The old overman, full of mingled compassion and anger, made known to the engineer and Harry all that the name of Silfax had revealed to him. It explained the whole mystery. Silfax was the mysterious being so long vainly sought for in the depths of New Aberfoyle.
"So you knew him, Simon?" demanded Mr. Starr.
"Yes, that I did," replied the overman. "The Harfang man, we used to call him. Why, he was old then! He must be fifteen or twenty years older than I am. A wild, savage sort of fellow, who held aloof from everyone and was known to fear nothing--neither fire nor water. It was his own fancy to follow the trade of 'monk,' which few would have liked. The constant danger of the business had unsettled his brain. He was prodigiously strong, and he knew the mine as no one else--at any rate, as well as I did. He lived on a small allowance. In faith, I believed him dead years ago."

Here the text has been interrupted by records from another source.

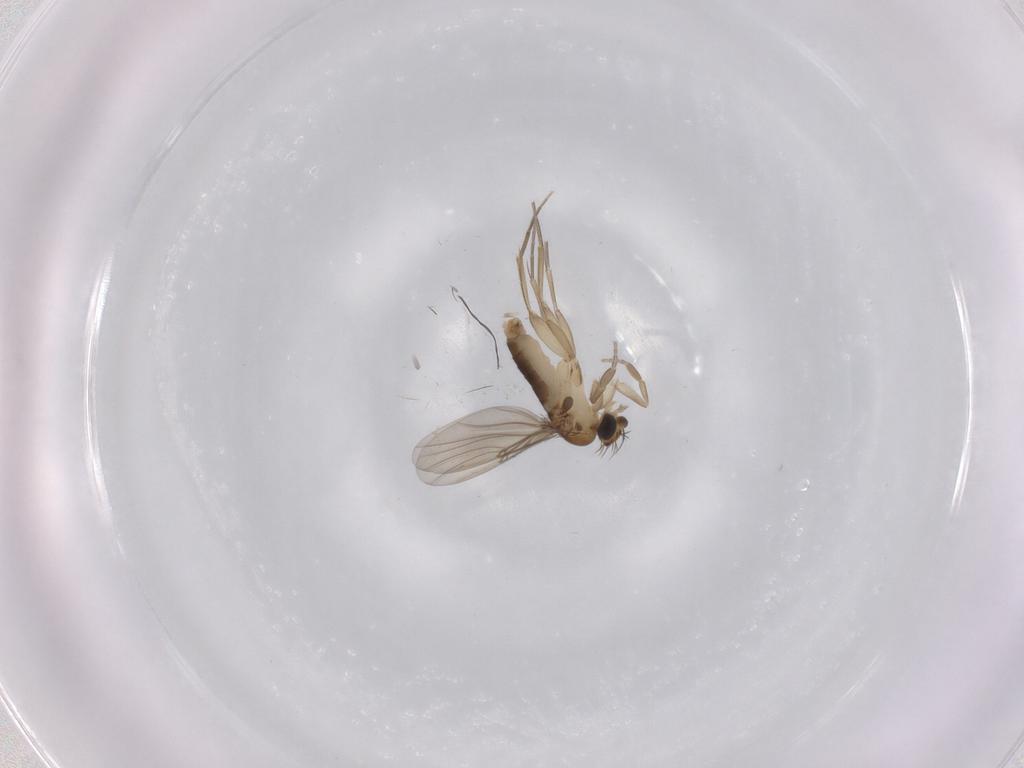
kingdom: Animalia
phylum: Arthropoda
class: Insecta
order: Diptera
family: Phoridae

"But," resumed James Starr, "what does he mean by those words, 'You have robbed me of the last vein of our old mine'?"
"Ah! there it is," replied Simon; "for a long time it had been a fancy of his--I told you his mind was deranged--that he had a right to the mine of Aberfoyle; so he became more and more savage in temper the deeper the Dochart pit--his pit!--was worked out. It just seemed as if it was his own body that suffered from every blow of the pickax. You must remember that, Madge?"
"Ay, that I do, Simon," replied she.
"I can recollect all this," resumed Simon, "since I have seen the name of Silfax on the door. But I tell you, I thought the man was dead, and never imagined that the spiteful being we have so long sought for could be the old fireman of the Dochart pit."
"Well, now, then," said Starr, "it is all quite plain. Chance made known to Silfax the new vein of coal. With the egotism of madness, he believed himself the owner of a treasure he must conceal and defend. Living in the mine, and wandering about day and night, he perceived that you had discovered the secret, and had written in all haste to beg me to come. Hence the letter contradicting yours; hence, after my arrival, all the accidents that occurred, such as the block of stone thrown at Harry, the broken ladder at the Yarrow shaft, the obstruction of the openings into the wall of the new cutting; hence, in short, our imprisonment, and then our deliverance, brought about by the kind assistance of Nell, who acted of course without the knowledge of this man Silfax, and contrary to his intentions."
"You describe everything exactly as it must have happened, Mr. Starr," returned old Simon. "The old 'Monk' is mad enough now, at any rate!"
"All the better," quoth Madge.
"I don't know that," said Starr, shaking his head; "it is a terrible sort of madness this."
"Ah! now I understand that the very thought of him must have terrified poor little Nell, and also I see that she could not bear to denounce her grandfather. What a miserable time she must have had of it with the old man!"
"Miserable with a vengeance," replied Simon, "between that savage and his owl, as savage as himself. Depend upon it, that bird isn't dead. That was what put our lamp out, and also so nearly cut the rope by which Harry and Nell were suspended."